- Saba, Corey;
- Paoloni, Melissa;
- Mazcko, Christina;
- Kisseberth, William;
- Burton, Jenna H;
- Smith, Annette;
- Wilson-Robles, Heather;
- Allstadt, Sara;
- Vail, David;
- Henry, Carolyn;
- Lana, Susan;
- Ehrhart, EJ;
- Charles, Brad;
- Kent, Michael;
- Lawrence, Jessica;
- Burgess, Kristine;
- Borgatti, Antonella;
- Suter, Steve;
- Woods, Paul;
- Gordon, Ira;
- Vrignaud, Patricia;
- Khanna, Chand;
- LeBlanc, Amy K
- Editor(s): Richards, Kristy L
Development of iniparib as an anti-cancer agent was hindered in part by lingering questions regarding its mechanism of action, the activity of its metabolites, and their potential accumulation in tumors. Due to strong similarities in metabolism of iniparib between humans and dogs, a veterinary clinical trial in pet dogs with spontaneous cancers was designed to answer specific questions pertaining to pharmacokinetic exposures and tolerability of iniparib. Dogs were treated with iniparib alone and in combination with carboplatin chemotherapy. Iniparib doses ranged between 10-70 mg/kg intravenously (IV). Plasma, tumor and normal tissue samples were collected before and at various time points scheduled after exposure for pharmacokinetic and biologic analysis. The primary endpoints included characterization of dose-limiting toxicities (DLT) and determination of the drug exposures that could be achieved in both normal and tumor tissues. Nineteen dogs were treated. DLT included fever, anorexia, diarrhea, neutropenia, and thrombocytopenia; most effects were attributable to carboplatin based on the timing of adverse event onset. The maximum tolerated dose (MTD) of iniparib was not identified. Moderate to high variability in plasma exposure was noted for iniparib and all metabolites between animals. When quantifiable, iniparib and metabolite plasma:tumor ratios were < 0.088 and <1.7, respectively. In this study, iniparib was well tolerated as a single agent and in combination with carboplatin over a range of doses. However, clinically relevant concentrations of the parent drug and selected metabolites were not detectable in canine tumor tissues at any studied dose, thus eliminating expectations for clinical responses in dogs or humans.
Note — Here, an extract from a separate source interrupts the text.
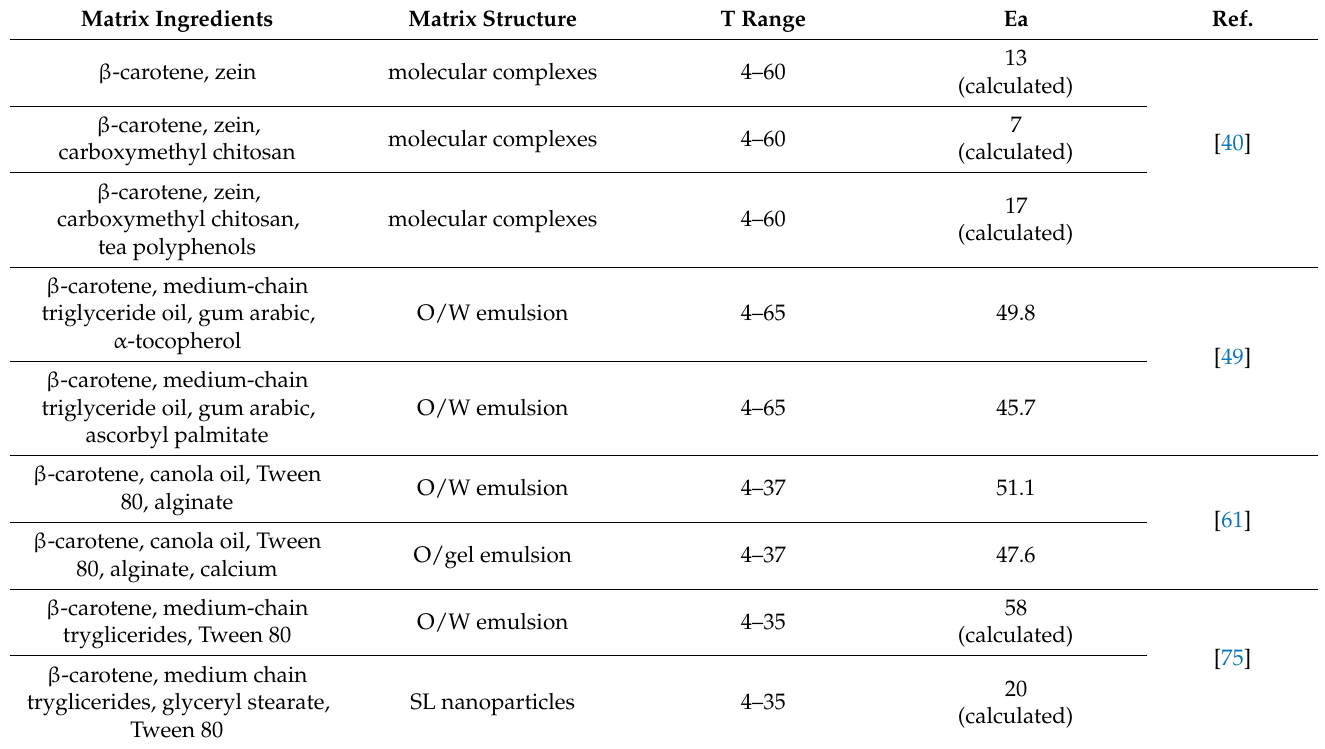
Table 3. Activation energy (Ea, kJ/mol) in a given temperature range (T range, ◦ C) for the degradation of β -carotene encapsulated in nano-and micro-structures in aqueous environments.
Negative clinical trials in humans, and the uncertainties of its mechanism of action, ultimately led to the decision to stop clinical development of the drug. Nevertheless, the questions that can be asked and answered within the comparative oncology approach are evident from this successfully executed comparative clinical trial and exemplify the value of such studies in drug development.